Within the results we only found two Forcepoint customers. One was a large manufacturing firm that only had two laptop users who, when they worked on the road or at home, did not connect to their corporate VPN. This meant their Forcepoint protection was not enforced and as a result the entire company’s infrastructure was exposed. The second customer was an international civil engineering company that went through a merger and acquisition a few months previously and the organisation they had subsumed brought existing problems with it when they conjoined the networks.
Dedicated effort
Finding, tracking and shutting down attack modes and methodologies with such capabilities can be a formidable task, which no single organisation can do alone.
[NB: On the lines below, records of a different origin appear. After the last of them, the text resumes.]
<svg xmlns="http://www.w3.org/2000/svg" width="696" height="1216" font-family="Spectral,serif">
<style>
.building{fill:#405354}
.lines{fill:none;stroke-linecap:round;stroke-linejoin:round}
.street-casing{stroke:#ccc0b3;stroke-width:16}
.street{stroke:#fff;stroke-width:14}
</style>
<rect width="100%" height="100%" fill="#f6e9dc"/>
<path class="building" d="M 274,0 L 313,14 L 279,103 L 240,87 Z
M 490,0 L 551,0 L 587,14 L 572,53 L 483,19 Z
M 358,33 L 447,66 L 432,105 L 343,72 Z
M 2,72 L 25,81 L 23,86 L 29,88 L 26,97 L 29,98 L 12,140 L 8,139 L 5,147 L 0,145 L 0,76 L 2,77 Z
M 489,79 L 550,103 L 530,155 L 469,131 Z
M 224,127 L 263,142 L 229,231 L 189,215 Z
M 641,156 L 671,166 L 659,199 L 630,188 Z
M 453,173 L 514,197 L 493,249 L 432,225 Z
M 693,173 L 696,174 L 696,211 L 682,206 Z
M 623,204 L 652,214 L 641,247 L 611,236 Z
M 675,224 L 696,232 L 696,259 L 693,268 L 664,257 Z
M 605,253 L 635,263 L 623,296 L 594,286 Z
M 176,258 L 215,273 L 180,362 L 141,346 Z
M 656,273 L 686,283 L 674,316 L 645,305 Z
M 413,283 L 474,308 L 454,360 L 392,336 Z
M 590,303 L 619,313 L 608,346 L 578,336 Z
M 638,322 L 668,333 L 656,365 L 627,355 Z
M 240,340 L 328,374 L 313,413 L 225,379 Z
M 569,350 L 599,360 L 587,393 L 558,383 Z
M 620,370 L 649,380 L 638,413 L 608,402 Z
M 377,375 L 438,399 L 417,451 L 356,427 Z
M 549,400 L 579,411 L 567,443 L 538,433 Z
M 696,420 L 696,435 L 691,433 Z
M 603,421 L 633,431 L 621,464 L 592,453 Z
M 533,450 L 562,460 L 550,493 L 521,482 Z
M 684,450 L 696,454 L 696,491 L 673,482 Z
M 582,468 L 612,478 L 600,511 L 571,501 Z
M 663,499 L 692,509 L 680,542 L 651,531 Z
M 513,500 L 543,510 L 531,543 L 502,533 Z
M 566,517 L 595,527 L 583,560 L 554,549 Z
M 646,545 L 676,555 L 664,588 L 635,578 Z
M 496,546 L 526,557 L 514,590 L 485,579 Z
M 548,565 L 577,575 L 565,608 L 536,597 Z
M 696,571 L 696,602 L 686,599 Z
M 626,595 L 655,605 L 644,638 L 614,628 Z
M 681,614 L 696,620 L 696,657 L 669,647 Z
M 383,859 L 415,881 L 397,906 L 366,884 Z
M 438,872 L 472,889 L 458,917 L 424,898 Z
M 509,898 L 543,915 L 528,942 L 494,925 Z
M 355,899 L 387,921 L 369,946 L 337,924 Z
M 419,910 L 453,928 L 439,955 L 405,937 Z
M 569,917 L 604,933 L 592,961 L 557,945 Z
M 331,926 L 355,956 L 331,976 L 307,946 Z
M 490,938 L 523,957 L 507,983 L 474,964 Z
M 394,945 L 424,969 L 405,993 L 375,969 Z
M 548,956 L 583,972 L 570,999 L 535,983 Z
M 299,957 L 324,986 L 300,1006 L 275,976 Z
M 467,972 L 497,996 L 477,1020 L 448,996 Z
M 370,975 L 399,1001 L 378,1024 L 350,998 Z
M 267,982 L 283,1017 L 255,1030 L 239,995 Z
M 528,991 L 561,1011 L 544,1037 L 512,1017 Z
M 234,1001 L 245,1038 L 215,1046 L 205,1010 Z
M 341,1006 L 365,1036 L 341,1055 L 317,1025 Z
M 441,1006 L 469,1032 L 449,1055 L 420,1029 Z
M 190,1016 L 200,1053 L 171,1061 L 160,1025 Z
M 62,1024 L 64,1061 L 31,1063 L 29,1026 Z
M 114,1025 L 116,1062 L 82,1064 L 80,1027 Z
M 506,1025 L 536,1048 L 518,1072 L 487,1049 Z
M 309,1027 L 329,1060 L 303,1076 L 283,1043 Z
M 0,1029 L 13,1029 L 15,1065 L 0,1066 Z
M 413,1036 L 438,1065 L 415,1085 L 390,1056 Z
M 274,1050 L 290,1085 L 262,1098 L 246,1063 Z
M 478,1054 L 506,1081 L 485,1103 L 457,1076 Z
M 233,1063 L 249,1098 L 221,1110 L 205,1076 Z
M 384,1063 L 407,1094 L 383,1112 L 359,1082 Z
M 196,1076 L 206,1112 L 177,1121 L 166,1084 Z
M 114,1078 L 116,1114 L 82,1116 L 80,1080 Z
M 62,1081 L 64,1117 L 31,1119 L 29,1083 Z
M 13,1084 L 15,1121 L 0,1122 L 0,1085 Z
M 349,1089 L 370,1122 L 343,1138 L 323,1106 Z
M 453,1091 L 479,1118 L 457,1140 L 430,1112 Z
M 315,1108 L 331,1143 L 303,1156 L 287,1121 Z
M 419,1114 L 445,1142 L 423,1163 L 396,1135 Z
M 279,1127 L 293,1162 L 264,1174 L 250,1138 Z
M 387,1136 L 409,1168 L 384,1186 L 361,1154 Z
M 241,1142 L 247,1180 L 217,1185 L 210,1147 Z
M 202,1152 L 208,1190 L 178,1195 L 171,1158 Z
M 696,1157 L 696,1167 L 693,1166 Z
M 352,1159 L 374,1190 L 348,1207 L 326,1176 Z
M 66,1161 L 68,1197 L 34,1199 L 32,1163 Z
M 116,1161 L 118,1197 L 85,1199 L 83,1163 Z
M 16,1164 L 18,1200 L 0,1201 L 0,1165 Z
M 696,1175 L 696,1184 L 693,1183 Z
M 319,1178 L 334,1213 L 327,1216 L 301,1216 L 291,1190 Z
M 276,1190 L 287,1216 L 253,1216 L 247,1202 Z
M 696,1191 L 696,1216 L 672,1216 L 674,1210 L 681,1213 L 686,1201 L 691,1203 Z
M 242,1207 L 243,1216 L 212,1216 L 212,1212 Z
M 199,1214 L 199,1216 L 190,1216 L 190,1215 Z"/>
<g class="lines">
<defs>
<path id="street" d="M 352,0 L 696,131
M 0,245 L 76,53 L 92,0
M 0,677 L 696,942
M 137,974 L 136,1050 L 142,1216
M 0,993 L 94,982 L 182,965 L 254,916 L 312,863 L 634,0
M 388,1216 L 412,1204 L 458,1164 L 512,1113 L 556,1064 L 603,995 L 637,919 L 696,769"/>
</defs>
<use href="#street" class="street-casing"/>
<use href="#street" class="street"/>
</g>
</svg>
It requires the close collaboration and intelligence-sharing activities of both private organisations and government agencies and we have worked closely with the likes of the Korean, Japanese, Canadian, Dutch and UK CERTs as well as Europol, Interpol and the UK NCA on the Jaku investigation.
The Jaku discovery has taught us that there are thousands of computers sitting, waiting unwittingly to perform DDOS attacks, spear phishing attacks and spam campaigns. On a smaller scale, some of these victims are within the corporate space and their compromises prove that it only takes one or two weak links to bring down an entire organisation’s security defences.
The people infected by the Jaku botnet did so because they did not care about their personal hardware or using cracked versions of Windows software and Codex for videos, and probably were not using any anti-virus software or firewall. However, within that we discovered a surgical level of precision targeting and have contacted the right agencies to help those victims.
The level of effort that the people controlling these botnets went to, from using three forms of covert command and control to the reuse of codes, clearly indicates that they see great value in what they are doing. But a baffling element of this investigation is why the attackers would publish their C2 databases to the general public and still leave it there two weeks after our report has been made public.
There are unanswered challenges in the Jaku investigation, such as figuring out why certain locations have been targeted with certain linguistics by the attackers, and we are keen for this to be a call to action for people to help us. We’re not here to hide this data, other than any sensitive personal information we discovered, but we want to answer any outstanding questions around these findings. So if anyone feels they can help, we’d encourage them to come forward. After all – Intelligence is a process and one which needs collaboration to be truly successful.